GrantRVD/data-neuroscience

Publications & Papers

GrantRVD opened this issue · 3 comments

While any kind of neuroscientific data has good potential as a learning tool when paired with the right tutorials, it would be ideal to use data associated with peer-reviewed publications. Ideally, each sub-domain of neuroscience should have five or so

Contributors: Please reply to this issue with your suggestions for papers and publications along with a brief elaboration on what concepts or skills a user would acquire by reading and re-performing the analyses done in the paper. Keep in mind the following requirements:

  • There must be a legal way to access the paper for free. To satisfy this requirement, the paper may be

    • open-access
    • available on one of the authors' websites in a nearly identical form
    • available through another legal tool, like Unpaywall or Open Access Button
  • The data used for the paper must be available for use, ideally small enough to fit on a consumer harddrive

  • The principal analyses of the paper should be, at least theoretically, reproducible with freely available software and programming tools (e.g.

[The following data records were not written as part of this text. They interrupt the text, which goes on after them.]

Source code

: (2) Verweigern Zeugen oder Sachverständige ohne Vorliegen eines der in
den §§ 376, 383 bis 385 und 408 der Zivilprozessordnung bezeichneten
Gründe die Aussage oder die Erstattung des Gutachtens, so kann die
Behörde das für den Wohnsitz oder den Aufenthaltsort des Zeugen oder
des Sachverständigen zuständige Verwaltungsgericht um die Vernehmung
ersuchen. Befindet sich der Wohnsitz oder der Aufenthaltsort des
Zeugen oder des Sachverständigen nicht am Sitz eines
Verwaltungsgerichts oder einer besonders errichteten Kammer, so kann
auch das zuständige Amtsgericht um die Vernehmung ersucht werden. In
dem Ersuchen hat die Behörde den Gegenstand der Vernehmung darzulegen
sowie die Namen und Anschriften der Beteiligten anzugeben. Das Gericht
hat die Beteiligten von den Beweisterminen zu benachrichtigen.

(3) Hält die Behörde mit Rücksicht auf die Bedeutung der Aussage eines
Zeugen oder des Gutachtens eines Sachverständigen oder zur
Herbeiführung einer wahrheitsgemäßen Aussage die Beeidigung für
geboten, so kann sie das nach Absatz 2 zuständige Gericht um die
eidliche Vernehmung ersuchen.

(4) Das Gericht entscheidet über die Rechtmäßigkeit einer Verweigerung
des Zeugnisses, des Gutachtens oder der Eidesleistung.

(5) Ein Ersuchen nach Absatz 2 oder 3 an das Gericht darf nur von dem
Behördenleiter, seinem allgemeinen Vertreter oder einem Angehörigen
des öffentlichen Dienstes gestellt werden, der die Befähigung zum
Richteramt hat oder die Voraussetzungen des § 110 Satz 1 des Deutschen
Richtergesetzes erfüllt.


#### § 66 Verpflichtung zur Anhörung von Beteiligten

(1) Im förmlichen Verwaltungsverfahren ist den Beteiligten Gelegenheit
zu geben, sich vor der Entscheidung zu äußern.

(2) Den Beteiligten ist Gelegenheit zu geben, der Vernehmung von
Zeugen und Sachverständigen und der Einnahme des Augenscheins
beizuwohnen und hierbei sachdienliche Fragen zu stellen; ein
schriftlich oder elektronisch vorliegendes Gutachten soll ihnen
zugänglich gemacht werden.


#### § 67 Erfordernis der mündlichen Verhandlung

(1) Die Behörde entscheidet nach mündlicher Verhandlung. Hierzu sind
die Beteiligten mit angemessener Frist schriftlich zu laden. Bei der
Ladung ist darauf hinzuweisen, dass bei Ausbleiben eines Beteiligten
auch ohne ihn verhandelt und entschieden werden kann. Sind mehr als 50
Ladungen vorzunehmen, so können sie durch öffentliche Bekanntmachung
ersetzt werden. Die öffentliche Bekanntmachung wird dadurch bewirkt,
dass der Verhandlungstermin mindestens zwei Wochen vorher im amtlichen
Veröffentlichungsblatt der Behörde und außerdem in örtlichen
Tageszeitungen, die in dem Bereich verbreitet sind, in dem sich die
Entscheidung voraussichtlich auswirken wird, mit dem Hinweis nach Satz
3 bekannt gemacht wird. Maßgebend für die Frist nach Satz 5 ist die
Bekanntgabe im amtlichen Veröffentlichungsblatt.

Python, R, Julia, etc.)

If you're unsure that a paper meets the above requirements or think it's worth mentioning anyway, you're welcome to post it and we'll discuss if and how it can be included in the syllabus.

Note to self - contribute here

Initial thoughts:
See work from Janelia Farm (Karel Svoboda, Albert Cardona, Jeremy Freeman labs - just search their names from the eLife search bar elifesciences.org) published with eLife. They often include Jupyter notebooks and link to github repos with their data and code. Jeremy Freeman also developed Binder to wrap up data and code into Docker for reproducible computation by anyone else.

Check out https://elifesciences.org/subjects/neuroscience

And also see if our XML dump or API are useful for searching for things: https://elifesciences.org/inside-elife/6933fe8e/resources-for-developers

Thanks, @npscience! I've met Jeremy several times and visited HHMI in person, so I know they're very much on the edge of doing good, reproducible experiments and their material will make ideal components of the syllabus. I've even got binder mentioned on #1 as a potential future addition, once sufficient resources have been collected. Incidentally, I just copied the resources for developers link into one of the other issues here, before I saw your replies.